BEGIN Given material

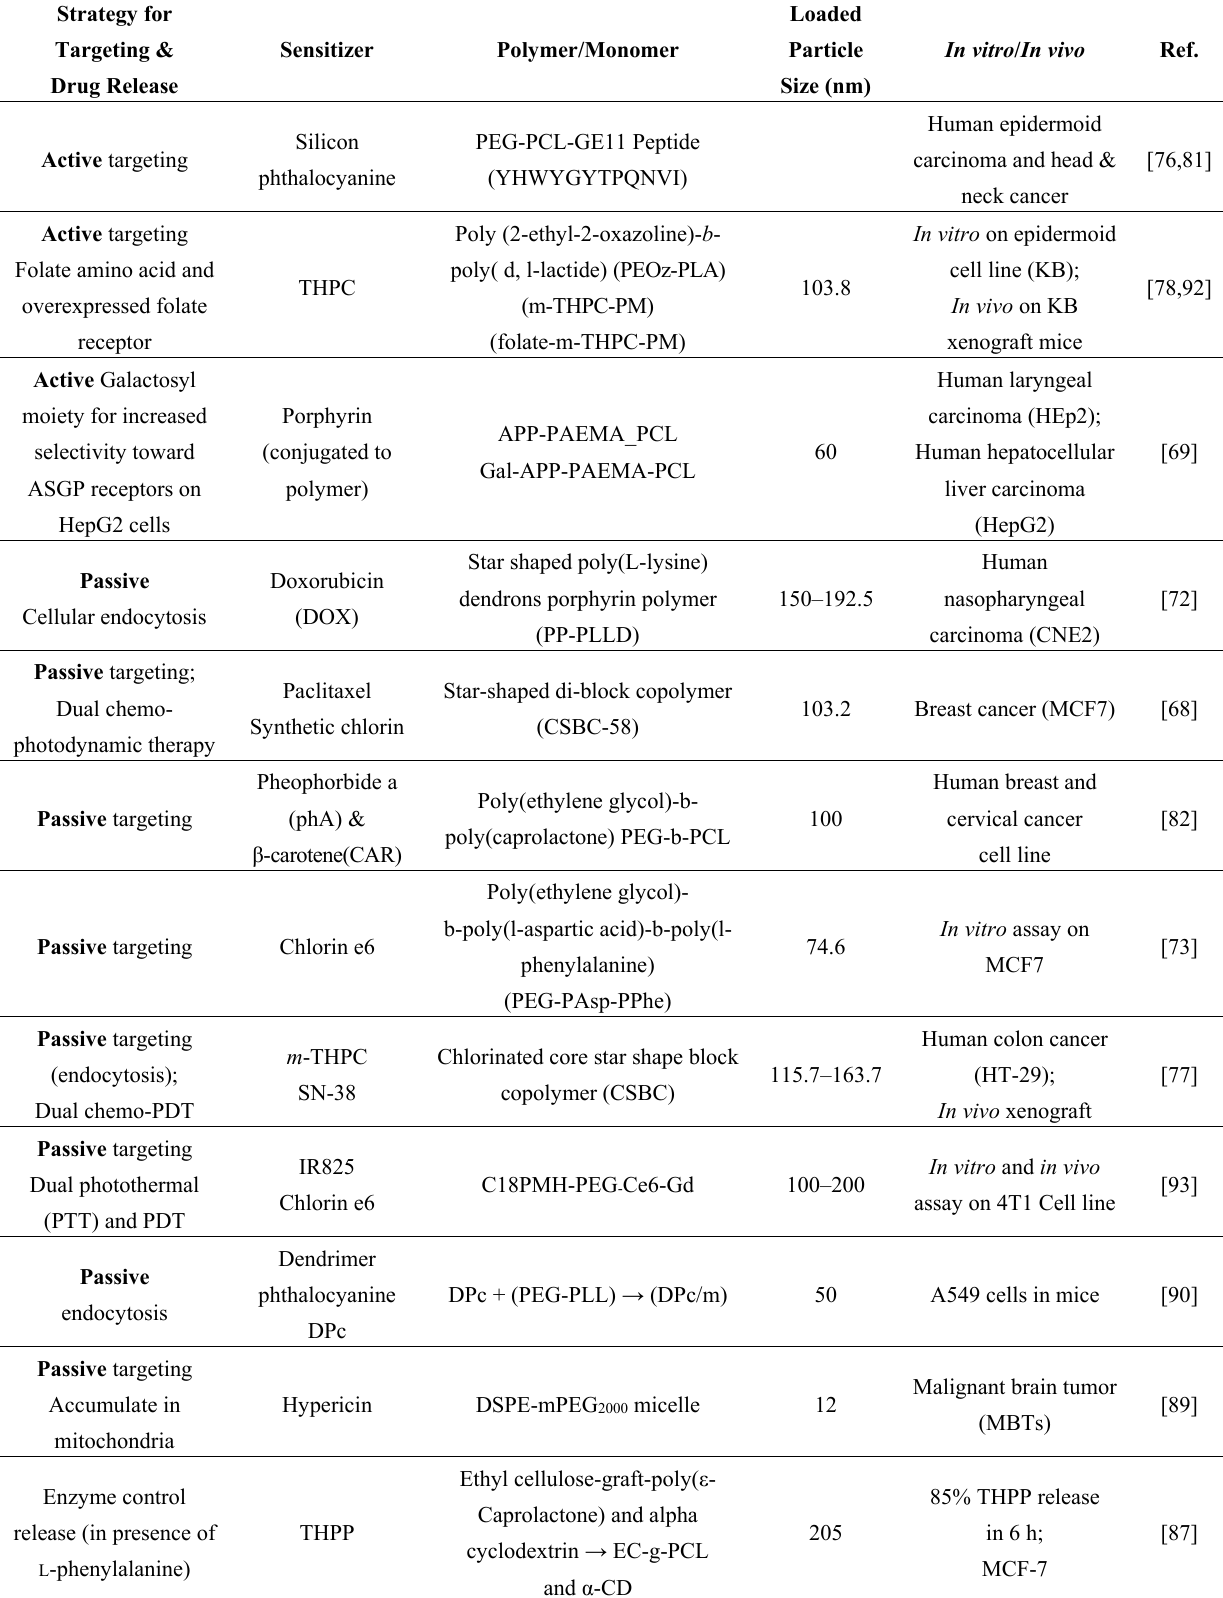
Table 2. Examples of polymeric micelles/micelles tested in vitro and in vivo for PDT.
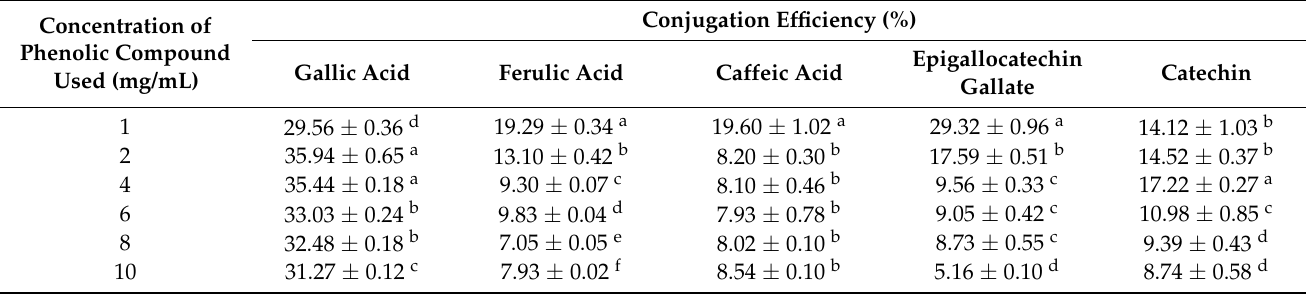
Table 1. Conjugation efficiency of different phenolic compounds at various concentrations conjugated on chitooligosaccharide.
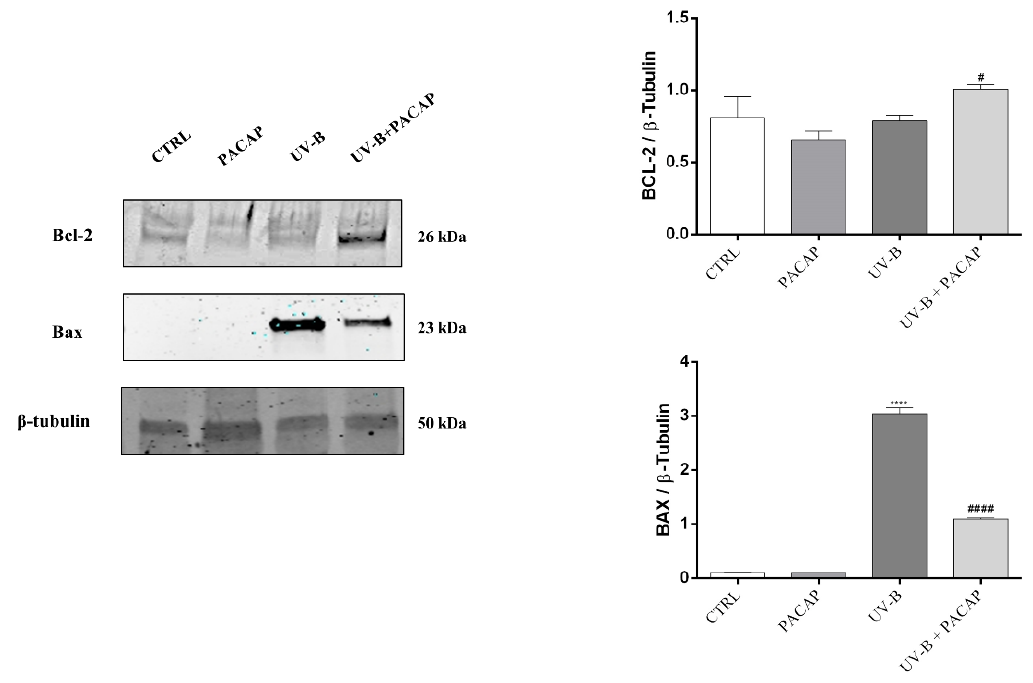
Figure 4. Expression of Bcl-2 and Bax proteins at 24 h in different experimental groups. **** p < 0.0001 vs. CTRL; # p < 0.05, and #### p < 0.0001 vs. UV-B.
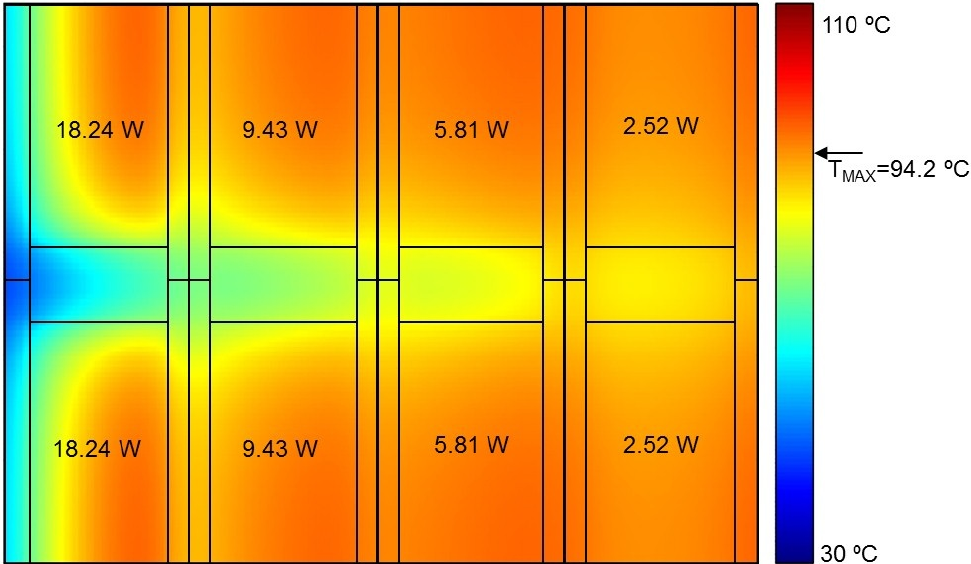
Figure 11. Temperature map of the middle layer of the simulated 3D processor where the power dissipated in cores was found by running Monte Carlo simulations (the optimal solution). The power dissipated in other processor units is listed in Table 2. The inlets are located on the left side of the chip.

END Given material

*Your objective*.
Your task is to retype the listing exactly, without its pictures.

*Task answer*.
Table 2. Examples of polymeric micelles/micelles tested in vitro and in vivo for PDT.
Table 1. Conjugation efficiency of different phenolic compounds at various concentrations conjugated on chitooligosaccharide.
Figure 4. Expression of Bcl-2 and Bax proteins at 24 h in different experimental groups. **** p < 0.0001 vs. CTRL; # p < 0.05, and #### p < 0.0001 vs. UV-B.
Figure 11. Temperature map of the middle layer of the simulated 3D processor where the power dissipated in cores was found by running Monte Carlo simulations (the optimal solution). The power dissipated in other processor units is listed in Table 2. The inlets are located on the left side of the chip.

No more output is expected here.